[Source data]
****************

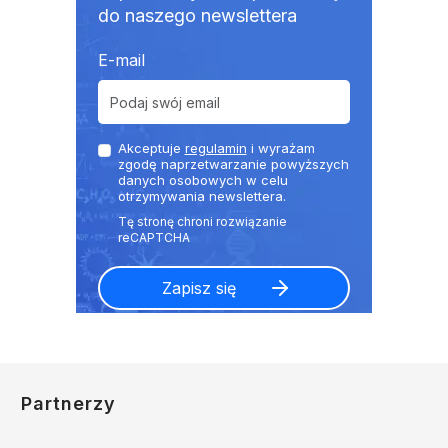
do naszego newslettera
E-mail
Akceptuje
regulamin
i wyrażam
zgodę naprzetwarzanie powyższych
danych osobowych w celu
otrzymywania newslettera.
Partnerzy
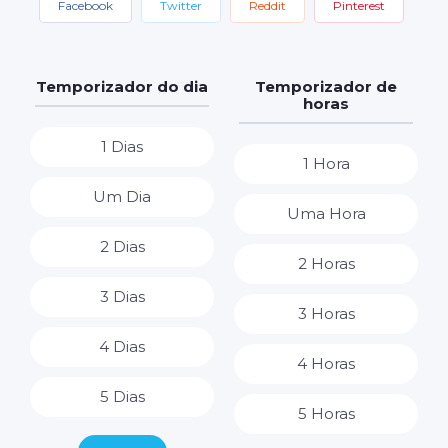
Facebook
Twitter
Reddit
Pinterest
Temporizador do dia
Temporizador de
horas
1 Dias
1 Hora
Um Dia
Uma Hora
2 Dias
2 Horas
3 Dias
3 Horas
4 Dias
4 Horas
5 Dias
5 Horas
6 Dias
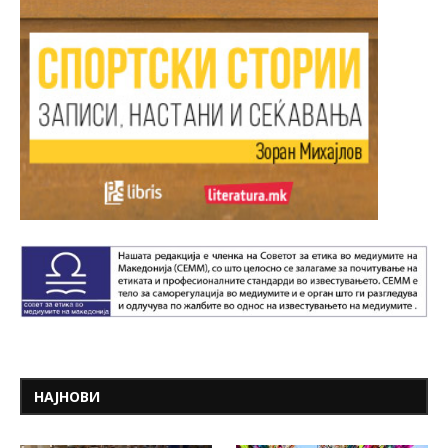
НАЈНОВИ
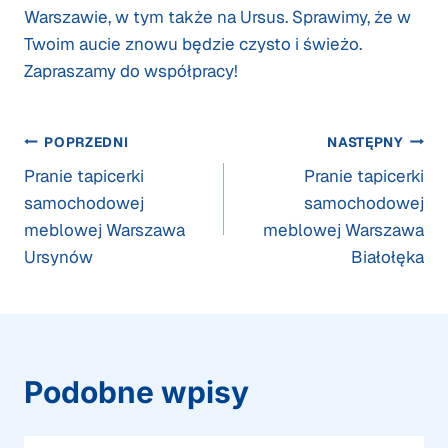
Warszawie, w tym także na Ursus. Sprawimy, że w
Twoim aucie znowu będzie czysto i świeżo.
Zapraszamy do współpracy!
Nawigacja
POPRZEDNI
NASTĘPNY
Pranie tapicerki
Pranie tapicerki
wpisu
samochodowej
samochodowej
meblowej Warszawa
meblowej Warszawa
Ursynów
Białołęka
Podobne wpisy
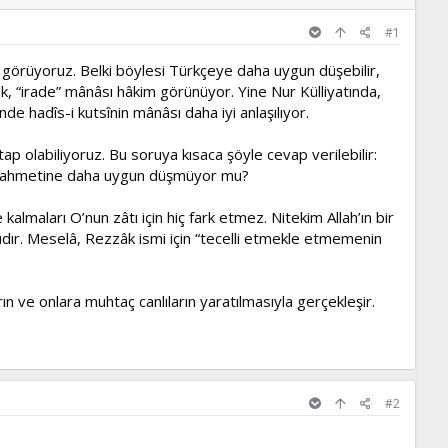
#1
i görüyoruz. Belki böylesi Türkçeye daha uygun düşebilir,
ok, “irade” mânâsı hâkim görünüyor. Yine Nur Külliyatında,
e hadîs-i kutsînin mânâsı daha iyi anlaşılıyor.
 olabiliyoruz. Bu soruya kısaca şöyle cevap verilebilir:
’nun rahmetine daha uygun düşmüyor mu?
almaları O’nun zâtı için hiç fark etmez. Nitekim Allah’ın bir
rklıdır. Meselâ, Rezzâk ismi için “tecelli etmekle etmemenin
rın ve onlara muhtaç canlıların yaratılmasıyla gerçekleşir.
#2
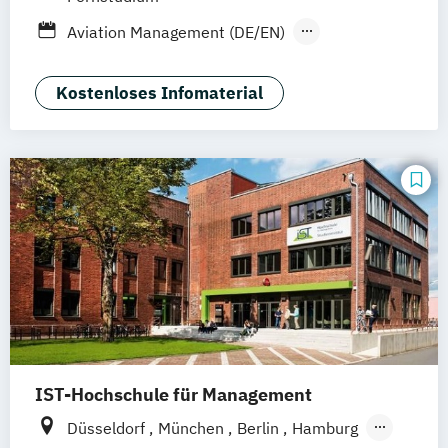
Dresden
Aachen
Basel
Bielefeld
Aviation Management (DE/EN)
Deggendorf
Karlsruhe
Kassel
Betriebswirtschaftslehre
Oberhausen
Offenbach
Saarbrücken
General Management
Kostenloses Infomaterial
Neu-Ulm
Graz
Innsbruck
Wien
Zürich
Tourismusmanagement
Augsburg
Freising
Friedrichshafen
Klagenfurt
Magdeburg
Münster
Trier
Würzburg
Chemnitz
Linz
deutschlandweit
IST-Hochschule für Management
Düsseldorf
München
Berlin
Hamburg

****************

* Directive *
Please edit the listing by changing every "Pranie tapicerki" to "Czyszczenie tapicerki" and leaving everything else as it is. Leave the pictures out of your answer.

* Reply to the exercise *
do naszego newslettera
E-mail
Akceptuje
regulamin
i wyrażam
zgodę naprzetwarzanie powyższych
danych osobowych w celu
otrzymywania newslettera.
Partnerzy
Facebook
Twitter
Reddit
Pinterest
Temporizador do dia
Temporizador de
horas
1 Dias
1 Hora
Um Dia
Uma Hora
2 Dias
2 Horas
3 Dias
3 Horas
4 Dias
4 Horas
5 Dias
5 Horas
6 Dias
НАЈНОВИ
Warszawie, w tym także na Ursus. Sprawimy, że w
Twoim aucie znowu będzie czysto i świeżo.
Zapraszamy do współpracy!
Nawigacja
POPRZEDNI
NASTĘPNY
Czyszczenie tapicerki
Czyszczenie tapicerki
wpisu
samochodowej
samochodowej
meblowej Warszawa
meblowej Warszawa
Ursynów
Białołęka
Podobne wpisy
#1
i görüyoruz. Belki böylesi Türkçeye daha uygun düşebilir,
ok, “irade” mânâsı hâkim görünüyor. Yine Nur Külliyatında,
e hadîs-i kutsînin mânâsı daha iyi anlaşılıyor.
 olabiliyoruz. Bu soruya kısaca şöyle cevap verilebilir:
’nun rahmetine daha uygun düşmüyor mu?
almaları O’nun zâtı için hiç fark etmez. Nitekim Allah’ın bir
rklıdır. Meselâ, Rezzâk ismi için “tecelli etmekle etmemenin
rın ve onlara muhtaç canlıların yaratılmasıyla gerçekleşir.
#2
Dresden
Aachen
Basel
Bielefeld
Aviation Management (DE/EN)
Deggendorf
Karlsruhe
Kassel
Betriebswirtschaftslehre
Oberhausen
Offenbach
Saarbrücken
General Management
Kostenloses Infomaterial
Neu-Ulm
Graz
Innsbruck
Wien
Zürich
Tourismusmanagement
Augsburg
Freising
Friedrichshafen
Klagenfurt
Magdeburg
Münster
Trier
Würzburg
Chemnitz
Linz
deutschlandweit
IST-Hochschule für Management
Düsseldorf
München
Berlin
Hamburg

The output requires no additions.